Il Cavaliere ha anche ricordato che venerdì approderà nel Cdm la riforma della giustizia che si occuperà anche del sistema carcerario: “Ai reclusi non va tolta la dignità, la salute o la vita. Ci vogliono più istituti penitenziari. Anche perché” ha messo le mani avanti il premier “non vogliamo arrivare all’estate e rischiare eventuali rivolte, magari dovute al caldo”. Il premier ha anche negato che ci siano tensioni sull’approdo della riforma della giustizia in Cdm: “Non è vero che non siamo d’accordo con la Lega. Il Carroccio” ha precisato Berlusconi “desidererebbe l’elezione dei Pm e dei giudici di pace: una proposta che non è condivisa da tutti, per questo sto svolgendo sondaggi per capire come la pensano i cittadini”. Quindi sulle intercettazioni il premier ha ribadito che non è sua intenzione eliminarle “ma essendo uno strumento ‘eccezionale’, vanno contenute. E spero che l’opposizione si unisca a noi per cambiare la normativa attuale”.
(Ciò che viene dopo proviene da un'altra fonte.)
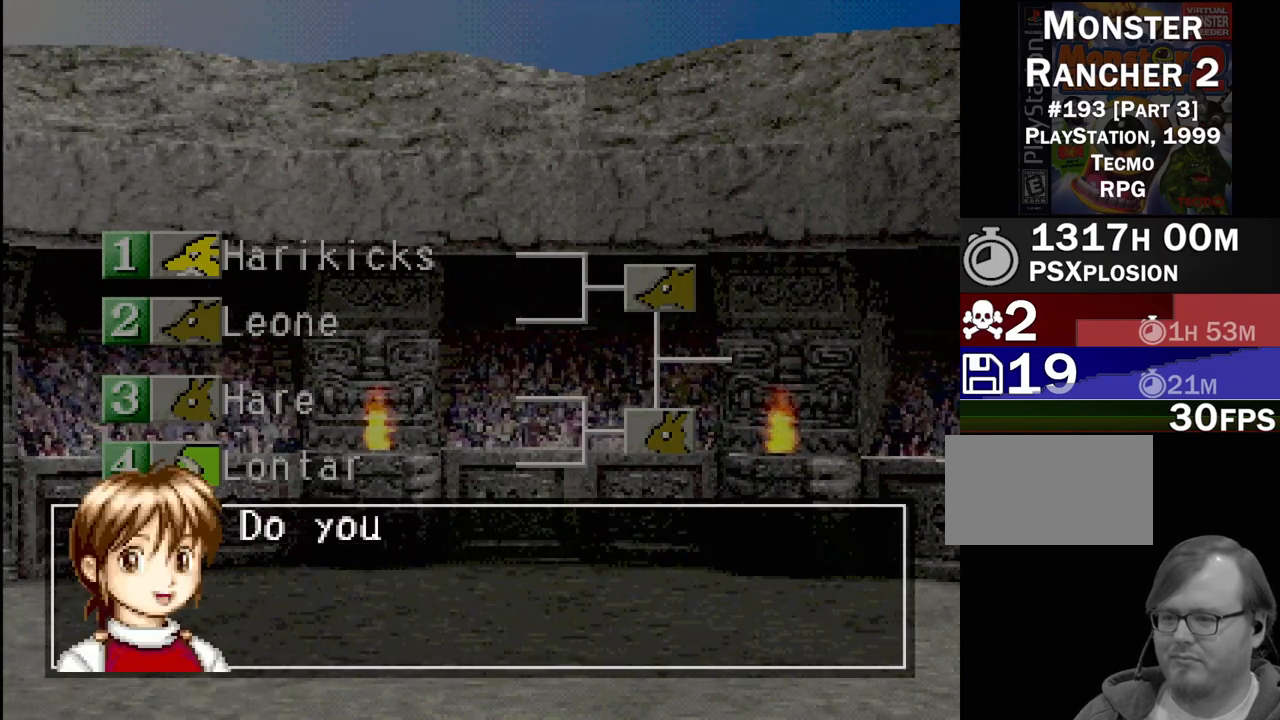
{"buttons": [], "events": [[100, "CROSS", "down"], [250, "CROSS", "up"]]}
Intercettazioni che non vanno toccate per i reati con pena superiore ai dieci anni, così come per il peculato e i reati contro la P.A.”. Il premier ha anche rassicurato i giornalisti che, secondo la norma che è al vaglio, non saranno puniti se riporteranno i verbali delle intercettazioni: “Le pene vanno date agli editori”. Durante la conferenza stampa sull’e-gov anche il ministro per la P.A., Renato Brunetta, ha sottolineato come l’informatizzazione potrà migliorare il pianeta giustizia: “Il 90% dei problemi è di tipo organizzativo. E l’introduzione di internet risolverà tutti i problemi della giustizia italiana di questo tipo”.
Il piano e-gov del governo fino al 2012 – per cui sono stati stanziati 1.380 milioni di euro - presentato a palazzo Chigi prende le mosse dalla necessità di colmare il gap nazionale: “Vogliamo allineare l’Italia ai grandi paesi hi-tech. La rete” ha rivelato il Cavaliere “attualmente è utilizzata solo dal 17% delle famiglie italiane, a fronte di una media europea del 32%. Valore che nei grandi paesi arriva al 40% e in quelli del Nord Europa al 60%”.
L’informatizzazione e la completa digitalizzazione della P.A. per Berlusconi porterà anche ad un obiettivo molto ambizioso: “Entro il 2012 vogliamo eliminare la carta nella Pubblica Amministrazione”. I cittadini quindi potranno gestire ogni pratica on line: “Senza code agli sportelli e tramite il computer, visto che nel 2012 ogni cittadino avrà a disposizione una propria casella e-mail per i rapporti con la P.A”.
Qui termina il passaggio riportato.